The Bodleian Plate
An original mid-eighteenth century engraved copperplate followed by a print made from it portrays Virginia flora, fauna, and Indian life, as well as buildings in the colonial capital at Williamsburg. Part of the vast collection at the Bodleian Library at Oxford University, the plate lay unlisted and forgotten for some 150 years. Once discovered, the plate was recognized as including the most important visual record of colonial-era Williamsburg. The so-called Bodleian Plate emerged as the "cornerstone of the restoration" of Colonial Williamsburg that began in 1929, according to Margaret Pritchard, the foundation's curator of prints and maps. The librarians at Bodleian, aware of the importance of the plate in restoring the original capital, presented the artifact to John D. Rockefeller in 1938.

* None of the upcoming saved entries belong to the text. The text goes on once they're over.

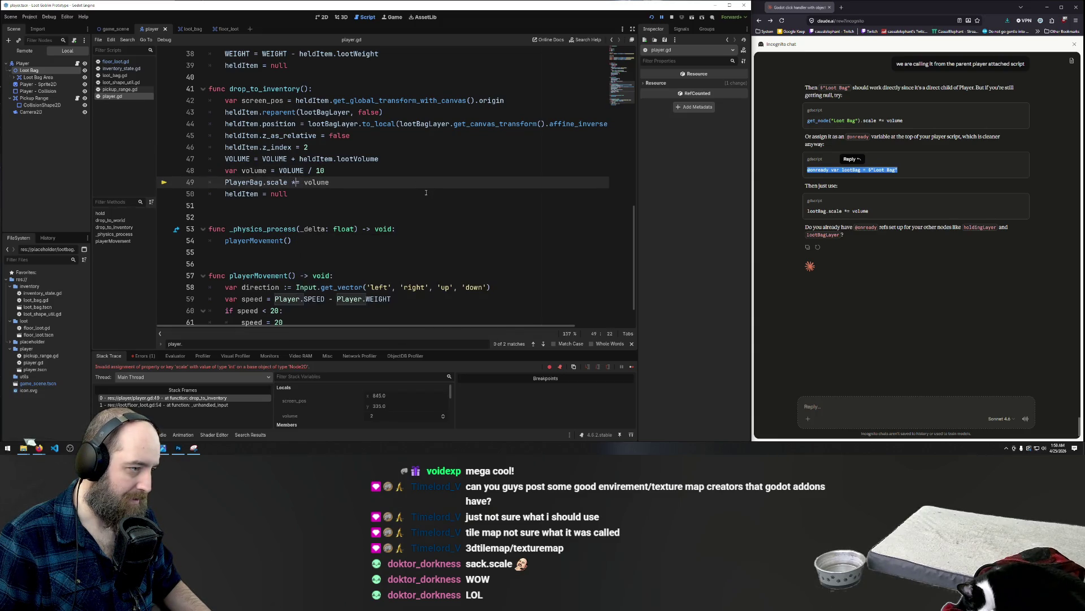
pyautogui.click(355, 180)
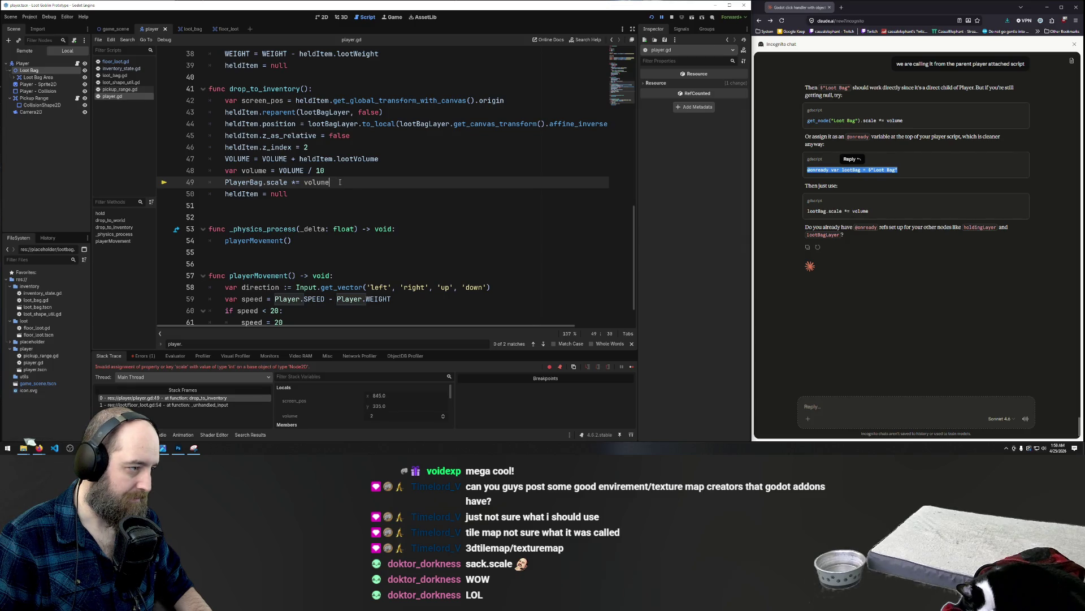
# - Make line 48 divide VOLUME by 100 and rerun the game
pyautogui.click(326, 170)
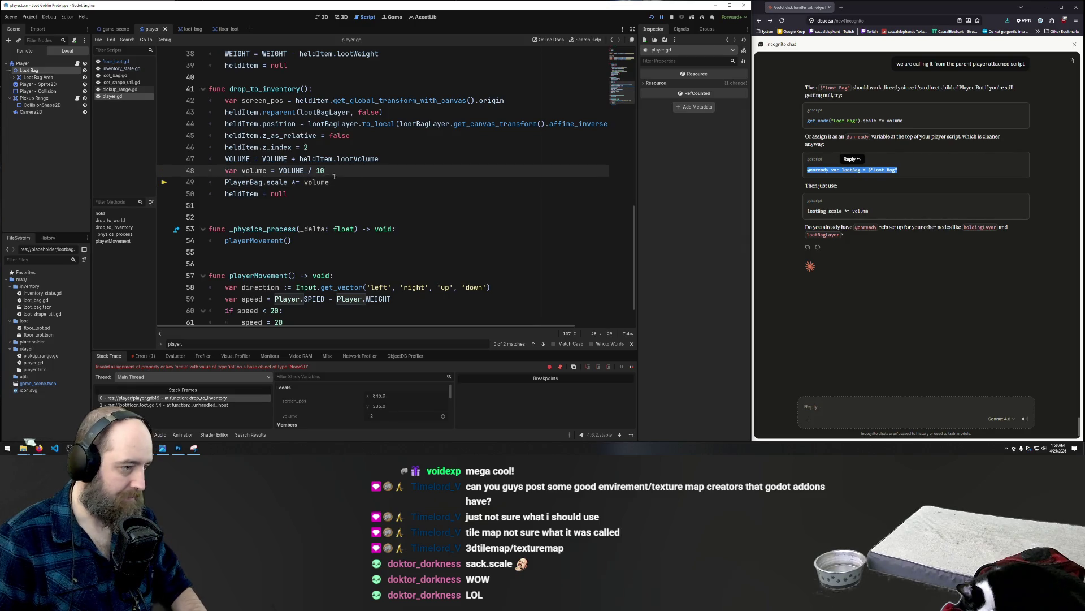
pyautogui.write('0')
pyautogui.press('F5')
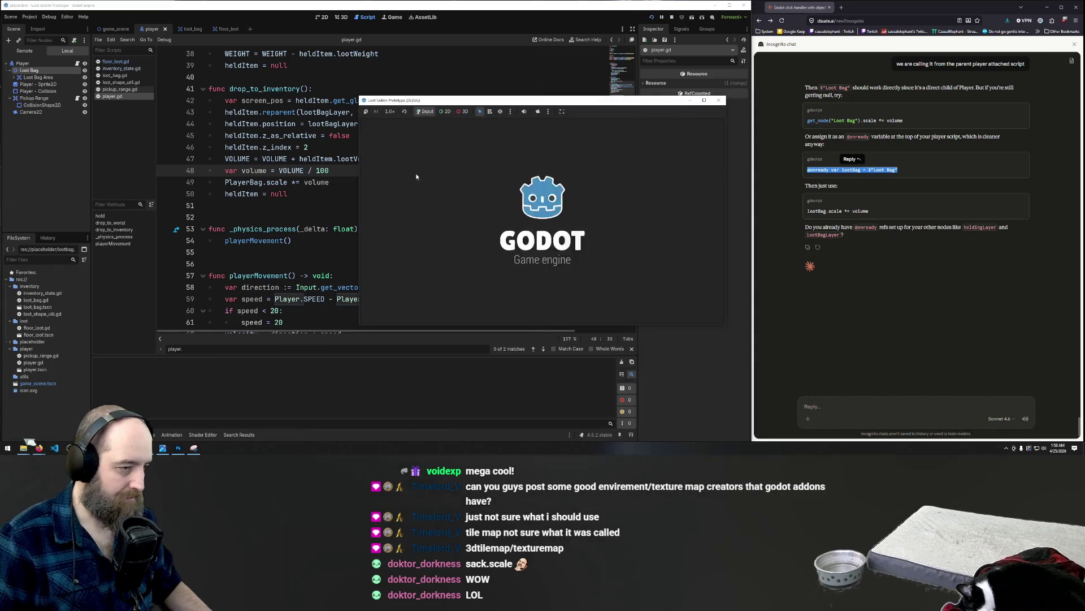
# - Add three loot pieces to the bag, then delete ' / 100' from line 48
pyautogui.click(554, 239)
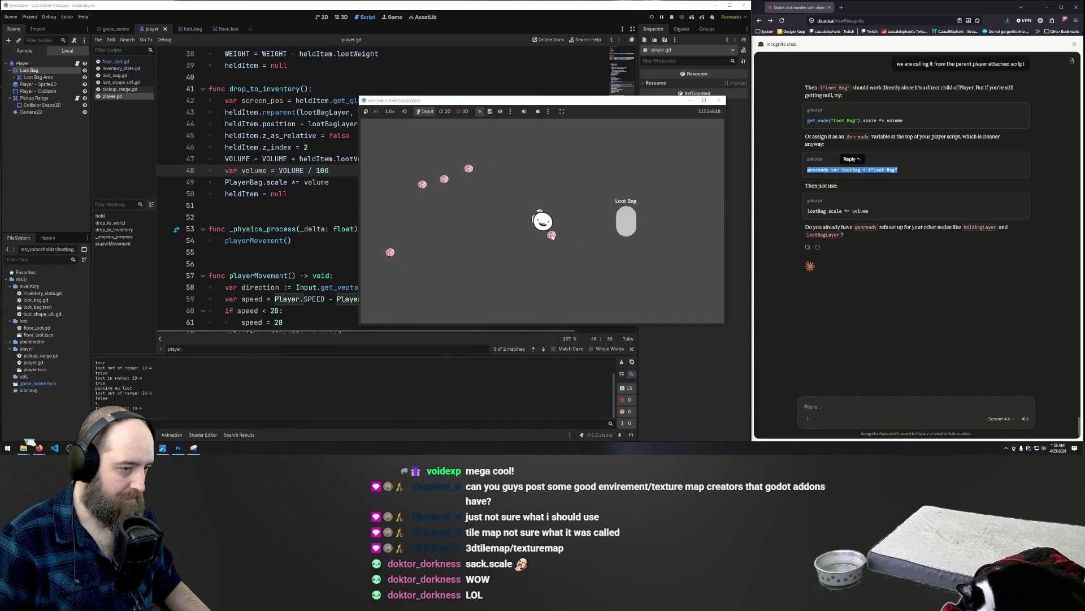
pyautogui.press('w')
pyautogui.press('a')
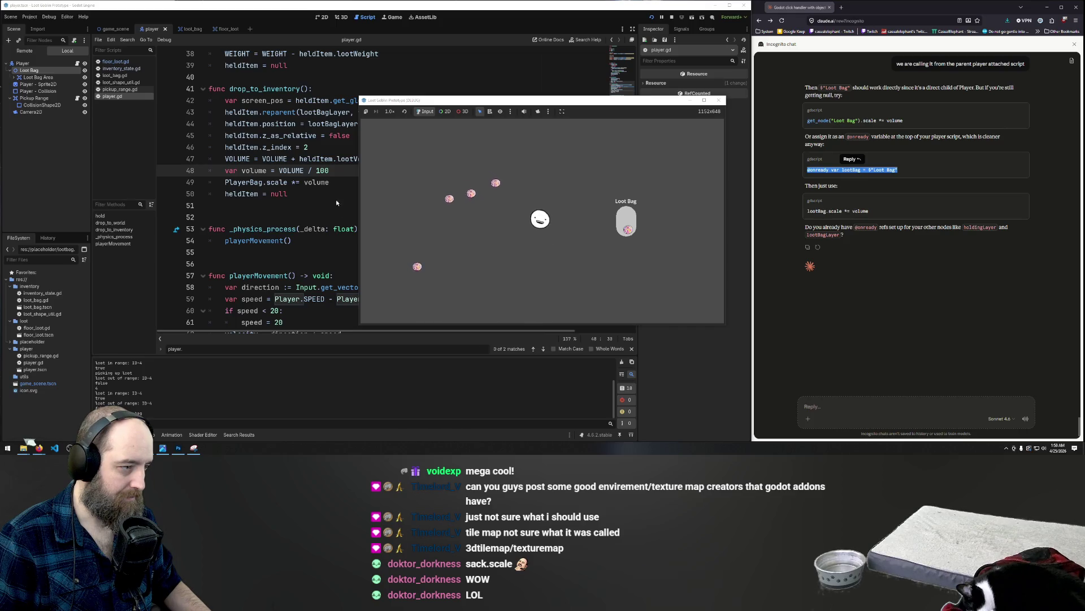
pyautogui.click(531, 238)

It is believed that the Bodleian Plate was one of a series of copperplates created to illustrate The History of the Dividing Line, an account by Virginia planter William Byrd II of the expedition he led in 1728–1729 to establish the boundary between Carolina and Virginia. Byrd's interest in architecture, his unabashed boosterism, and his concern about the widespread notion of the capital being a backwater, probably led him to have the artist include these impressive Williamsburg structures. According to the print curator at the Colonial Williamsburg Foundation, it is even possible that Byrd made the drawings himself. Shown on the top row are three buildings at the College of William and Mary—the Bafferton, the Wren Building, and the President's House; shown on the row beneath it are the Capitol as it appeared before the fire of 1747, another view of the Wren Building, and the Governor's Palace.